Historically, most home care agencies have done their billing “in arrears”, which means that they bill for shifts after they’ve happened. This is a common home care management practice and somewhat convenient because the schedule is a known quantity and can be invoiced without too much fuss. As long as the schedule is adjusted and corrected before the invoice is made, the customer will be billed properly.
It may be convenient, but, as any business owner can tell you, the big problem with billing in arrears is that you end up having to pay your employees BEFORE you get paid by your customers. That means you have to finance payroll with reserves, a line of credit, or some other kind of loan, or even risk not making payroll. It may feel like your ship is always sinking. This a great example of a cash flow problem.
Taking Deposits
A common way of improving the cash flow situation is to take deposits. At the start of service, a customer pays a deposit, much like a renter would pay a security deposit when they start renting a home. This is usually some set amount, possibly based on the expected level of service they’ll be getting.

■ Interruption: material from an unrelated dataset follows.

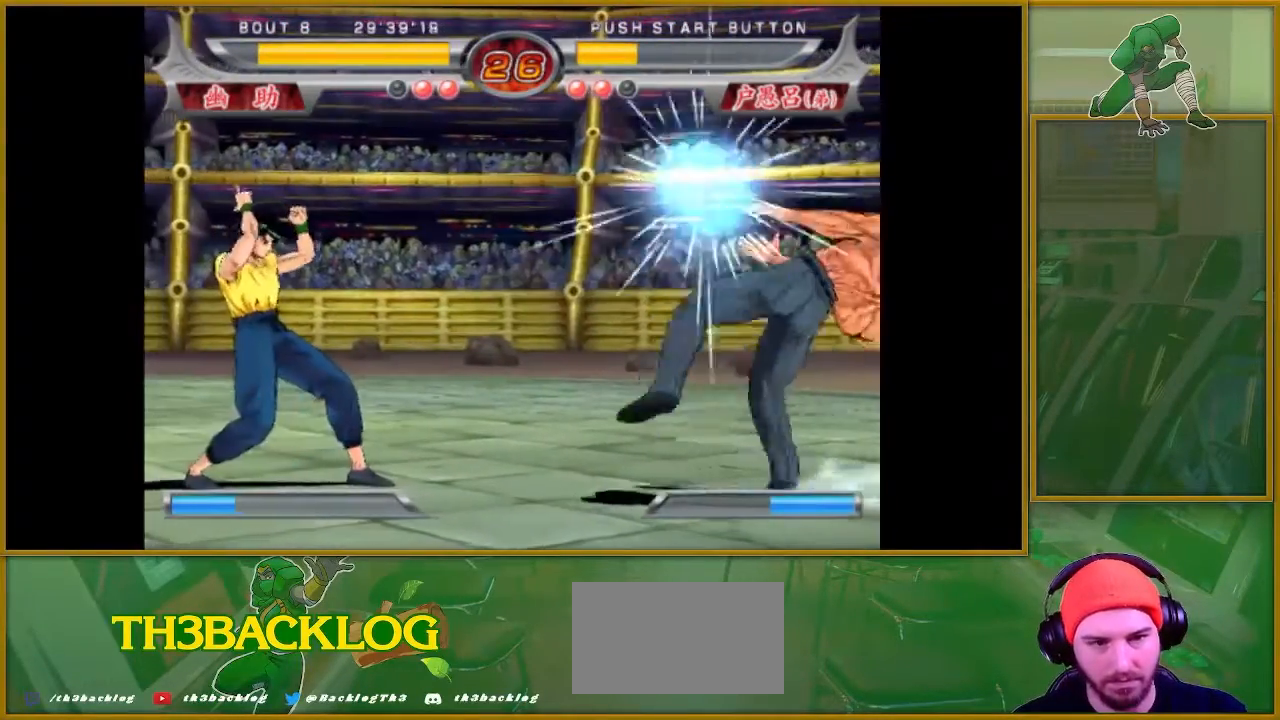
{"buttons": [], "left_stick": "center", "events": [[17, "left_stick", "left"], [150, "left_stick", "down"], [217, "left_stick", "right"], [267, "SQUARE", "down"], [334, "left_stick", "center"], [367, "SQUARE", "up"]]}
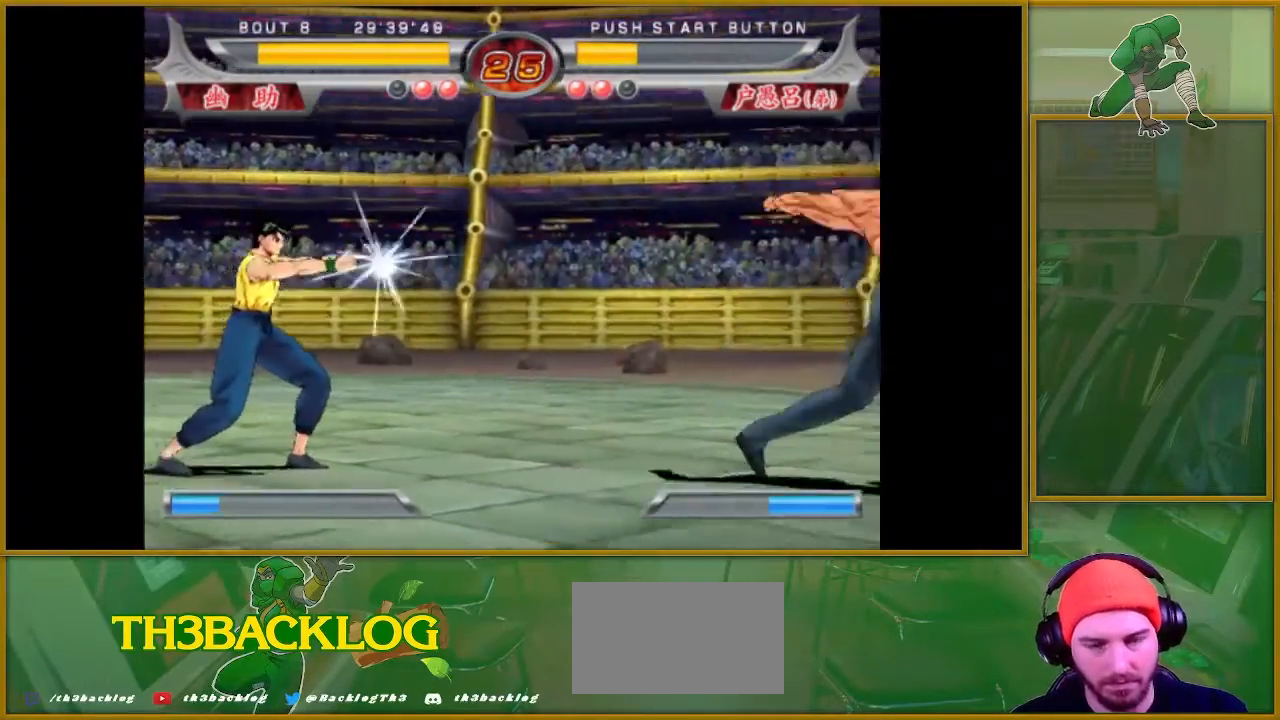
{"buttons": [], "left_stick": "left", "events": [[483, "left_stick", "left"]]}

This can function as a nice cushion for an agency’s cash flow, but care must be taken to ensure that, at any time, that can either be returned or applied to the last services a customer gets. When an agency is young and margins are very tight, this can be a danger.
Billing in Advance
Wouldn’t it be nice if you could bill your customers ahead of time and use that money to pay your employees? You can bill customers in advance, as long as you can keep track of things well. Many of our Rosemark System customers do it in just this way.

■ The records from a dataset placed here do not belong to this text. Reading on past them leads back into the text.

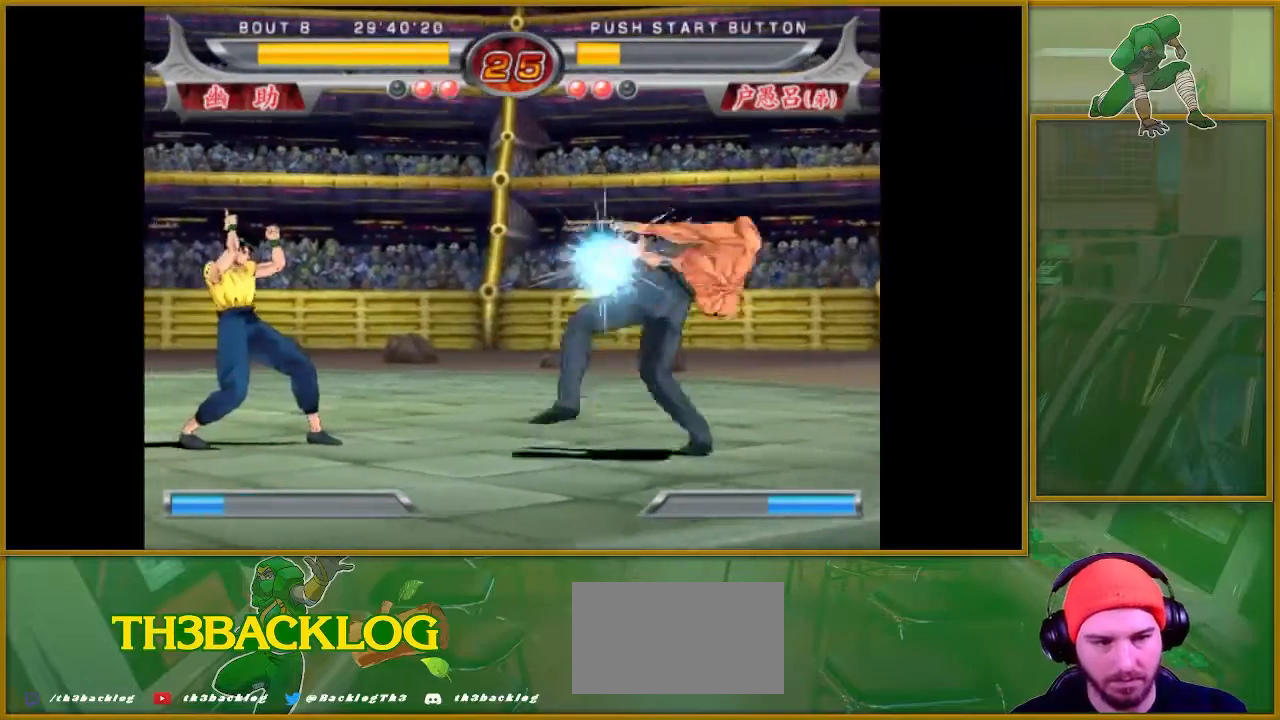
{"buttons": [], "left_stick": "center", "events": [[100, "left_stick", "down"], [184, "left_stick", "right"], [217, "SQUARE", "down"], [317, "left_stick", "center"], [367, "SQUARE", "up"]]}
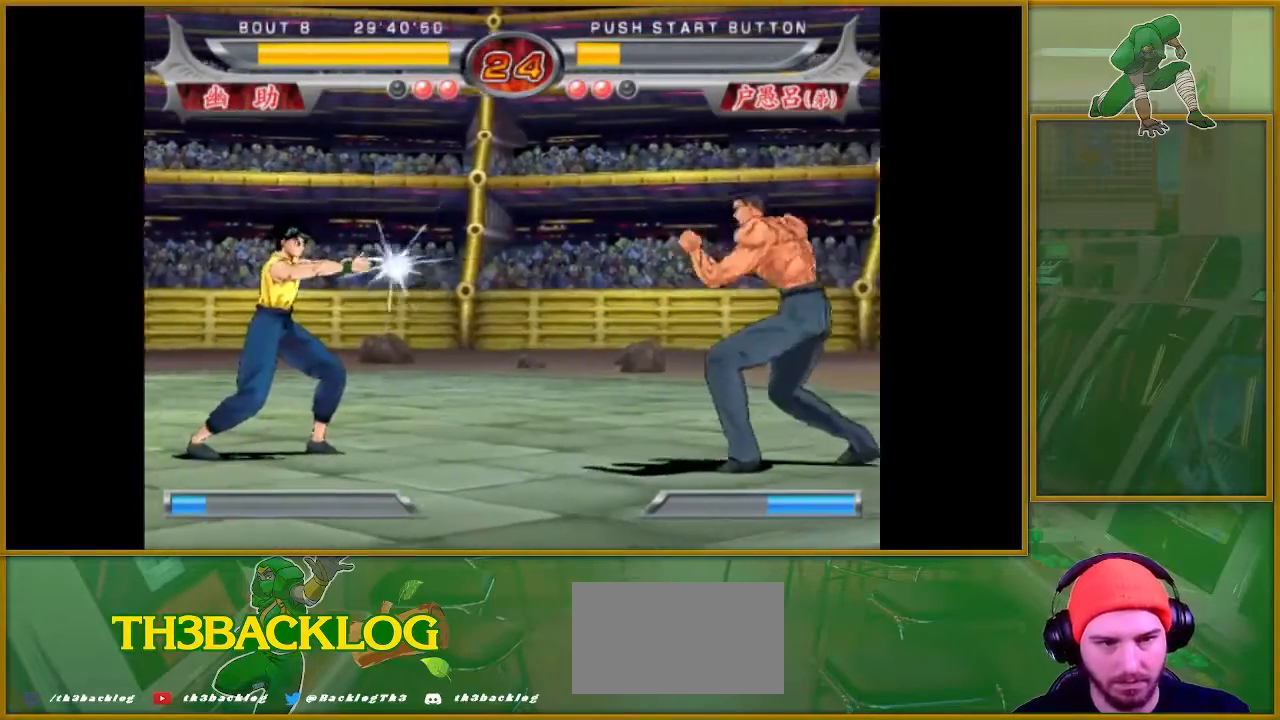
{"buttons": [], "left_stick": "left", "events": [[400, "left_stick", "left"]]}
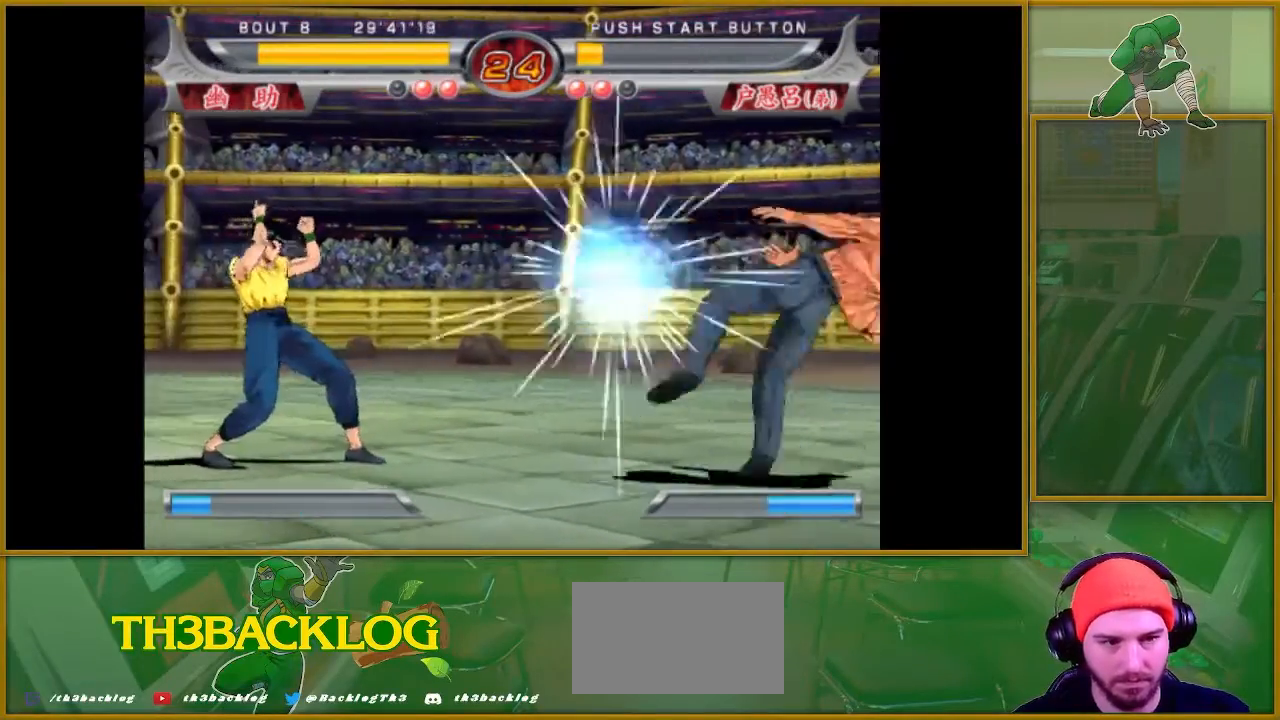
{"buttons": [], "left_stick": "center", "events": [[67, "left_stick", "down"], [150, "left_stick", "right"], [184, "SQUARE", "down"], [250, "left_stick", "center"], [284, "SQUARE", "up"]]}
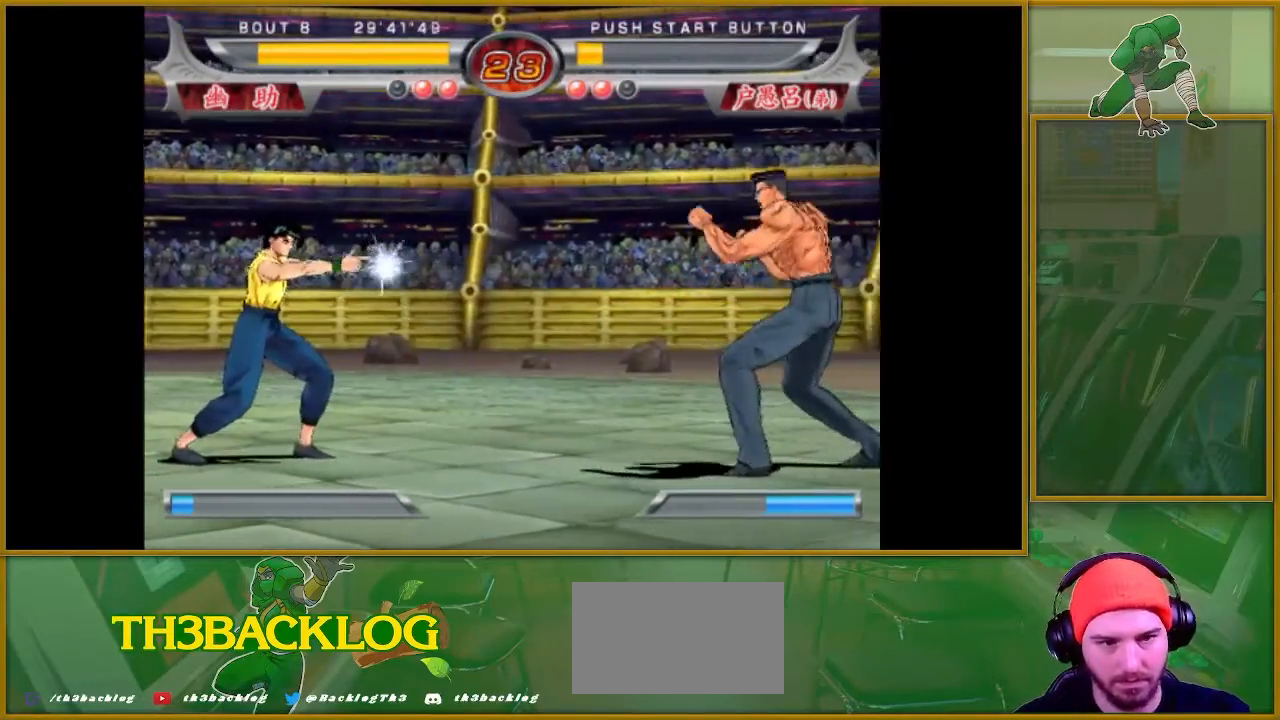
{"buttons": [], "left_stick": "down", "events": [[217, "left_stick", "left"], [450, "left_stick", "down"]]}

Billing in advance inevitably involves adjustments to the bill, as the reality of what happens differs from what was paid ahead. This is true in any industry, but in home care especially, the most complicated and convoluted changes to the schedule are bound to happen.
That means that, with each billing cycle, a rigorous analysis of what was billed vs. what actually happened must be done. The new set of shifts has to be billed along with all the credits and new charges that result from those changes. Doing this manually is time-consuming, confusing, and prone to error.
Rosemark’s Advance Billing Features
With the right tools (software) for home care management, it doesn’t have to be a big headache to bill in advance. Rosemark provides automatic invoice adjustments based on changes to the schedule. If you bill for 5 shifts next week and it ends up being only 4, they get a credit; if they add shifts so it ends up being 6, they’ll get additional charges. Even if the changes involve adjusting the duration or rates of the shifts, these will be accounted for. And these adjustments will be clearly laid out so they don’t have to wonder why their bill changed.
But I Don’t Bill In Advance…
That’s OK. Rosemark’s automatic billing adjustment tool is a powerful feature that will save time and prevent headaches even for those agencies that don’t bill in advance. All your staff has to do is keep the schedule up-to-date and accurate and the adjustments take care of themselves. Customers feel more confident in you because they know what’s going on, and they see that, even when a mistake was in your favor, they can trust you to correct it.
Now you’ve got cash flow and there’s wind in your sails!